Thursday, December 17, 2009

WASHINGTON (AP) — A warning to delegates in Copenhagen: If you’re looking for President Barack Obama to cave to pressure and deepen U.S. efforts to curb greenhouse gases, don’t bet on it.

Obama, like most world leaders, is constrained by tough politics at home. And that makes it tougher for the summit to produce meaningful pollution cuts.

U.S. officials stressed Wednesday that when Obama travels to the climate conference in Denmark this week, he won’t bring anything to the talks beyond Washington’s already stated goals: to commit to reducing greenhouse gases by 17 percent from 2005 levels by 2020 and to pay a “fair share” into a $10 billion fund to help developing countries deal with climate change.

Developing countries have called on the United States and Europe, which are responsible for most of the greenhouse gases that have gone into the atmosphere in past years, to make much deeper cuts in the short term — by at least 34 percent from 2005 emission levels by 2020. Those are reductions far beyond what members of Congress — even those supporting climate legislation — say they will accept.

“We don’t want to promise something we don’t have,” Todd Stern, chief of the U.S. delegation to the climate conference, told reporters this week in Copenhagen. He said he did not anticipate any change in the U.S. commitment.

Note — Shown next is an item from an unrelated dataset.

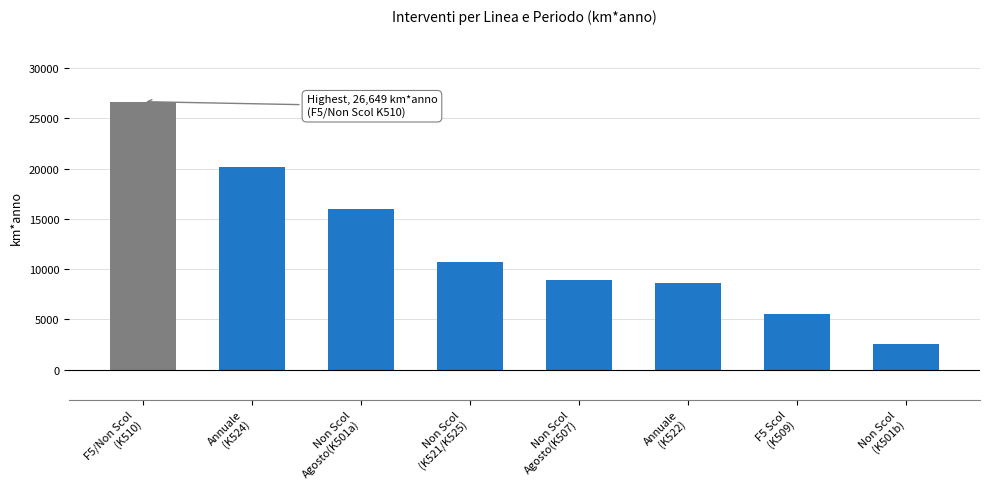

What is the greatest value displayed?

26649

Said Rep. Edward Markey, D-Mass., a co-author of a climate bill already passed by the House: The president “is not going to go further. ... The words he is going to use are the same words he has been using for the last two weeks.”

For Obama, it’s something of a juggling act: On the one hand, he wants to present a strong case to the world that after eight years of relative inaction by the Bush administration, the United States is ready to tackle the climate issue head-on, but he also is fully aware of the political and economic realities back home.

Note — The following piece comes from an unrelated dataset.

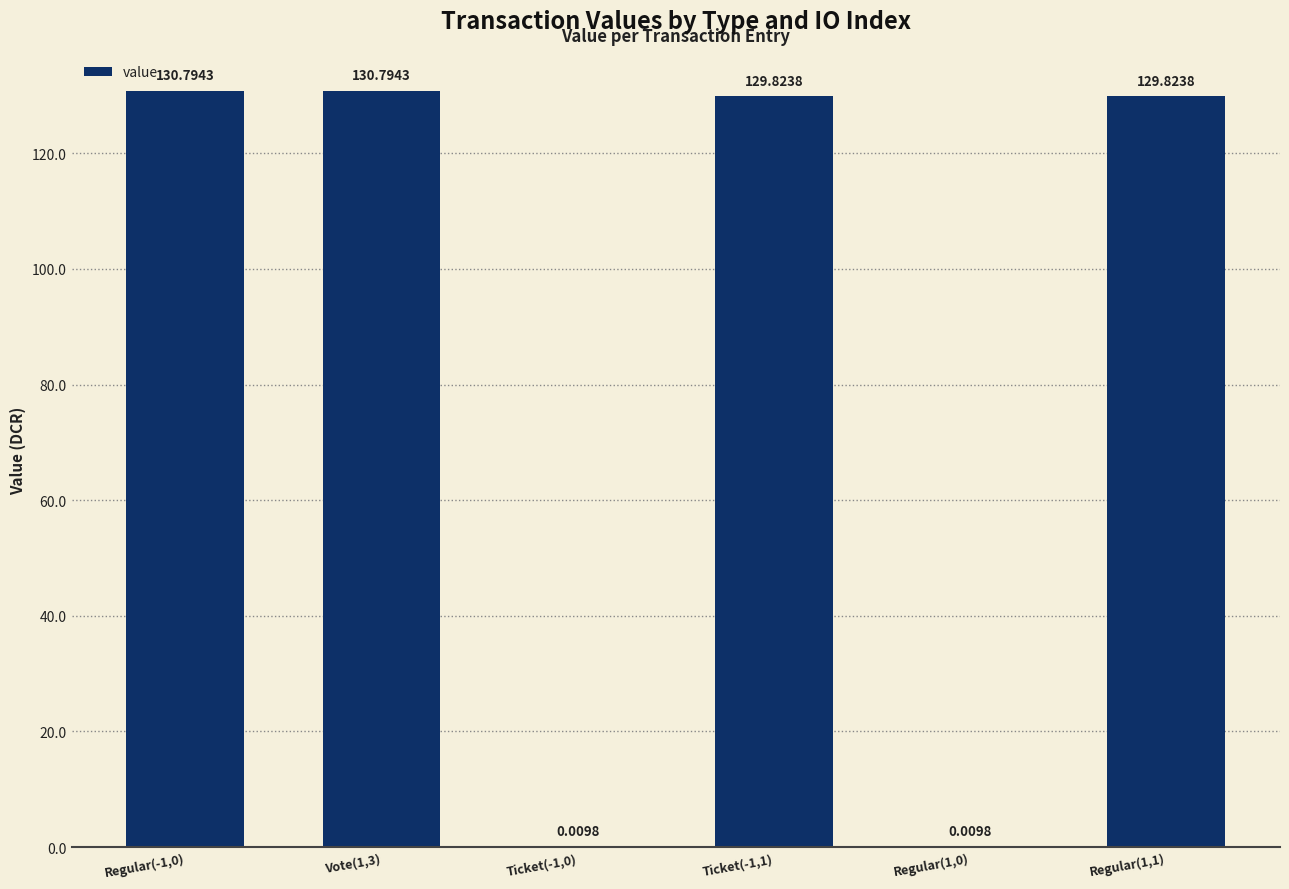

What is the change in value from Ticket(-1,0) to Ticket(-1,1)?

+129.8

Stern and other administration officials have said frequently they do not want to repeat the mistake of Kyoto, where the United States was key in hammering out a climate accord, only to see President Bill Clinton decline to submit it to the Senate for ratification for fear of its being rejected. Later, it was discarded altogether by President George W. Bush.

Any emissions-reduction targets — and commitments to financing — will have to be backed up by a Congress that is skittish about passing new mandates for heat- trapping gases in the midst of a recession and is concerned that other countries that don’t follow suit will out-compete the U.S. in a global marketplace.

But Obama is not alone in facing conflicting domestic and international priorities.

China has refused even to discuss actually reducing its current greenhouse-gas pollution because that would go contrary to the country’s rapid pace of economic growth. It says it will cut emissions as a percentage of future economic growth but has balked at international verification and monitoring, calling that a threat to its sovereignty. Instead, it prefers to act as its own watchdog on compliance.